>> Begin Selection

Thursday, July 21, 2011

Thank you NASA, for the Space Shuttle and all that you do........

With the safe landing of the Space Shuttle Atlantis early this morning, the United States Space Shuttle program came to an end after 30 years of honorable operations. Many have been critical of this decision, stating repeatedly that we our ceding our supremacy in manned spaceflight to other nations. I, however, believe in quite the contrary. Although the United States Space Shuttle program produced a magnificent marvel of aerospace engineering, the design is dated and its maintenance and operations are exceptionally costly by any standards. By allowing and encouraging the commercial sector to pick up the mantle and take care of most of the mundane tasks that would have occupied the shuttle program, post-ISS completion, NASA is free to explore again. But will NASA get the support it deserves? Will the commercial spaceflight sector get the support and, moreover, the respect they deserve? What many fail to realize or simply forget when it comes to the direction of NASA and its policy is that at it core it is not a scientific entity, but a military and political one. Much of NASA's guilded history within science, testing, and exploration were driven by a military and political will to fund any given project for potential military and political gain. Post Cold War, NASA has not been as fortunate. The Unites States could have had a viable replacement for the Space Shuttle well before its current demise. Had it not been for a number of politically driven program cancellations and cutbacks, the Space Shuttle's replacement could have possibly been coming online as we speak. Two of the more notable programs were that of the DC-X/ Delta Clipper and X-33/ Venture Star. Both programs showed exceptional promise, but due to technical setbacks that are usually expected with programs of this nature, both programs were cancelled prematurely.

>> End Selection
>> Begin Data supplied

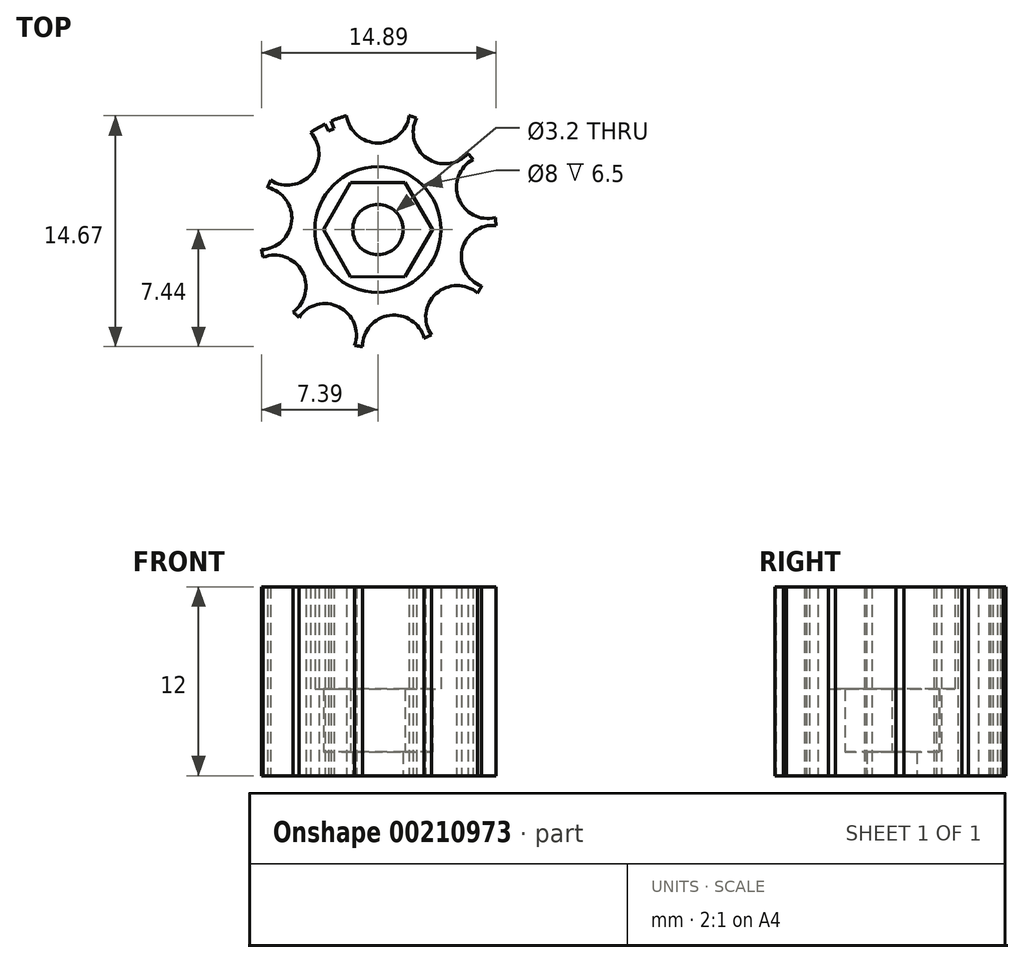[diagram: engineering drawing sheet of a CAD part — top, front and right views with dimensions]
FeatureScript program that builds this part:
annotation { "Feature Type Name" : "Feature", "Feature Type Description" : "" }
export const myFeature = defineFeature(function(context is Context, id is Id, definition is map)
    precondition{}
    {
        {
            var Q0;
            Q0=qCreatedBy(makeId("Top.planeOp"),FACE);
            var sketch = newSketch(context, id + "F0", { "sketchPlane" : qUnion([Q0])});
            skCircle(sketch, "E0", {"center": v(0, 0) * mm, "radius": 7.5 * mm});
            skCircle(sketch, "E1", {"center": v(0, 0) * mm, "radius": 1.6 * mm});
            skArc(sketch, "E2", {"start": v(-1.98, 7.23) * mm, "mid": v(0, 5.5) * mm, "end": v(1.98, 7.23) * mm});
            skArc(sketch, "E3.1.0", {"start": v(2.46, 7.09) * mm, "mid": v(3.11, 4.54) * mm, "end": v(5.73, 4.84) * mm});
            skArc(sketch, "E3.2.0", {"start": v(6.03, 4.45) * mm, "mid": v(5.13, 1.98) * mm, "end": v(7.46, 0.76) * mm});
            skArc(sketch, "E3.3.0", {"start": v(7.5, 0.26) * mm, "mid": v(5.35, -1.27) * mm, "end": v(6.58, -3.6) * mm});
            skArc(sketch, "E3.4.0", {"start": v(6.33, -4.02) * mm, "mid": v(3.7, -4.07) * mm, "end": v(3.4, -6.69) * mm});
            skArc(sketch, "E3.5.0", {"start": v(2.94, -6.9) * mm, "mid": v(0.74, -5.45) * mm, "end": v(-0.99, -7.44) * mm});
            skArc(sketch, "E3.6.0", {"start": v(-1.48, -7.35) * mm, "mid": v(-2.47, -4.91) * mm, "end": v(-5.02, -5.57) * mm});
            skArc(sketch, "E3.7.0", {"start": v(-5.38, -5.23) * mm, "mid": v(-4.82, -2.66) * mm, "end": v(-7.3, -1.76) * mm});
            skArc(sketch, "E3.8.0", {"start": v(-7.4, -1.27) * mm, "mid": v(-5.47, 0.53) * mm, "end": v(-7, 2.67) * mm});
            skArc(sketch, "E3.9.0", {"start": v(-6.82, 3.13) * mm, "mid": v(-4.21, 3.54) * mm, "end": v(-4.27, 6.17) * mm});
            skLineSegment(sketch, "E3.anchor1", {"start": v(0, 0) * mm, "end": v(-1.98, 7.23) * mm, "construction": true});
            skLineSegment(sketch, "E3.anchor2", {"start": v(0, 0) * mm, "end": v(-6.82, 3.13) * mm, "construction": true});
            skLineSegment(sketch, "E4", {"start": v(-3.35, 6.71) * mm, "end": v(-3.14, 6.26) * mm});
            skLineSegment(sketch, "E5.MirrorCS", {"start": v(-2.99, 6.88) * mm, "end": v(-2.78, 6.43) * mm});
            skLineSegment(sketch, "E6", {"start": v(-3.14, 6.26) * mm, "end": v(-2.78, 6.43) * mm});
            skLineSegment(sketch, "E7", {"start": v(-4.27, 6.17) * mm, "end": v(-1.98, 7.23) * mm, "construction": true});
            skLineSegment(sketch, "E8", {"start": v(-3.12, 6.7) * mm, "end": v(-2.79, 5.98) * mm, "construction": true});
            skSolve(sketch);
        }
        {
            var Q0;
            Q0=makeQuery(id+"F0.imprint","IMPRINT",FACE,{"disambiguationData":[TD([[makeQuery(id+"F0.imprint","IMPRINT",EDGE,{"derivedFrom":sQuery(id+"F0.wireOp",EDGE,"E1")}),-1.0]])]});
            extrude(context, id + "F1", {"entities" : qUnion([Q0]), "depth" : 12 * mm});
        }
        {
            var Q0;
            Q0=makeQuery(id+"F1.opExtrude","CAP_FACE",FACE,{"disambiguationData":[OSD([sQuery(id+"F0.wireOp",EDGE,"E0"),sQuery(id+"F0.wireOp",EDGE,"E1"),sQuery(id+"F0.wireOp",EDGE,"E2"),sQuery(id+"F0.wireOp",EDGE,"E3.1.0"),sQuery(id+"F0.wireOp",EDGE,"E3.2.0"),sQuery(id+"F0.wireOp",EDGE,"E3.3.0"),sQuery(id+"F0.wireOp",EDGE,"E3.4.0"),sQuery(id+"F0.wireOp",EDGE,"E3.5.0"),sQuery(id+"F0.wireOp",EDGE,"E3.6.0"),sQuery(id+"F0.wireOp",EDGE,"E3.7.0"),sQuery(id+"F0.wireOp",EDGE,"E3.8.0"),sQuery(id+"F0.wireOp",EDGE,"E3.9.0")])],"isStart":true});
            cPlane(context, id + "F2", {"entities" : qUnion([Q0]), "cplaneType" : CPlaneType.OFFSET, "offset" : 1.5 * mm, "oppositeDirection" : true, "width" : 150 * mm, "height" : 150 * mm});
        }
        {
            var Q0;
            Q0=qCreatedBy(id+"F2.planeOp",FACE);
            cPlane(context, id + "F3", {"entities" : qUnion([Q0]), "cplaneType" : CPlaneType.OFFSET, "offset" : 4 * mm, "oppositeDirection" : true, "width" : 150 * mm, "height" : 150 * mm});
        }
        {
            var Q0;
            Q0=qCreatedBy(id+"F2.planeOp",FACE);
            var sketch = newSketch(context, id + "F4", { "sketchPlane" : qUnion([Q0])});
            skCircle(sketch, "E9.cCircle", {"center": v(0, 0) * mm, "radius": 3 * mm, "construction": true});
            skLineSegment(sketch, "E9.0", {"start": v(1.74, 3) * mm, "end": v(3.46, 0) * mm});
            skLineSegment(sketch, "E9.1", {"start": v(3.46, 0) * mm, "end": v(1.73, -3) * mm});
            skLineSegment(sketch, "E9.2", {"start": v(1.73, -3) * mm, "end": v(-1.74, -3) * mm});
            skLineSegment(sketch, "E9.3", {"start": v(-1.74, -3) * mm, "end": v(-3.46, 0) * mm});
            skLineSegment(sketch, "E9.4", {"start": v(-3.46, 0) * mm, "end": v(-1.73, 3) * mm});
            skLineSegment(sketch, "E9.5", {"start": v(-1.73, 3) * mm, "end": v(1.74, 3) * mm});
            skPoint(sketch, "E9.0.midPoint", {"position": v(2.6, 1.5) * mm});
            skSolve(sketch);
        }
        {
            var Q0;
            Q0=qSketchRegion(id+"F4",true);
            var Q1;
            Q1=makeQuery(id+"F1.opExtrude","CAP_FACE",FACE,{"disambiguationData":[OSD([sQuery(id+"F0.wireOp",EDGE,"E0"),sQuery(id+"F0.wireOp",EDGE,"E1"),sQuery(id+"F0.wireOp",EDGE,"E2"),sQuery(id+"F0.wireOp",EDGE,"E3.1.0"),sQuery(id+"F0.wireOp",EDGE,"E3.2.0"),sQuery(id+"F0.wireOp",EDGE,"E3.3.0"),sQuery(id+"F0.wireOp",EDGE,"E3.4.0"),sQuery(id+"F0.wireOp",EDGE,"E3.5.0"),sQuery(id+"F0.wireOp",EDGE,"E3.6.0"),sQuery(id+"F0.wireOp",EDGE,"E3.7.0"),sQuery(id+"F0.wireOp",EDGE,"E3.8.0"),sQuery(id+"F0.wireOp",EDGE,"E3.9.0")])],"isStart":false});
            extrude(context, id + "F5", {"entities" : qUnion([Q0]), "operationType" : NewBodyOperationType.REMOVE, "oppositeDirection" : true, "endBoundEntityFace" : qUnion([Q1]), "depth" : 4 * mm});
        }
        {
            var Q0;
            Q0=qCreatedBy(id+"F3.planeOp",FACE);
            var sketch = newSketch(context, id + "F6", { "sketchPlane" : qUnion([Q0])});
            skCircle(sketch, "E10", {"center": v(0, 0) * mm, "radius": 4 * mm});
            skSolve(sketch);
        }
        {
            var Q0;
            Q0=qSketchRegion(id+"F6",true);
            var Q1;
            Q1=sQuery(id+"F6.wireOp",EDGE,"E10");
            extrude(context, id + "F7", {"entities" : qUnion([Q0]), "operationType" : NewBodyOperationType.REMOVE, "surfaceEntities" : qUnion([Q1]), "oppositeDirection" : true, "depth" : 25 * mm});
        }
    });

>> End Data supplied

Which two programs does the post about the end of the Space Shuttle program name as notable cancelled programs that could have replaced the shuttle?

The DC-X/Delta Clipper and the X-33/Venture Star.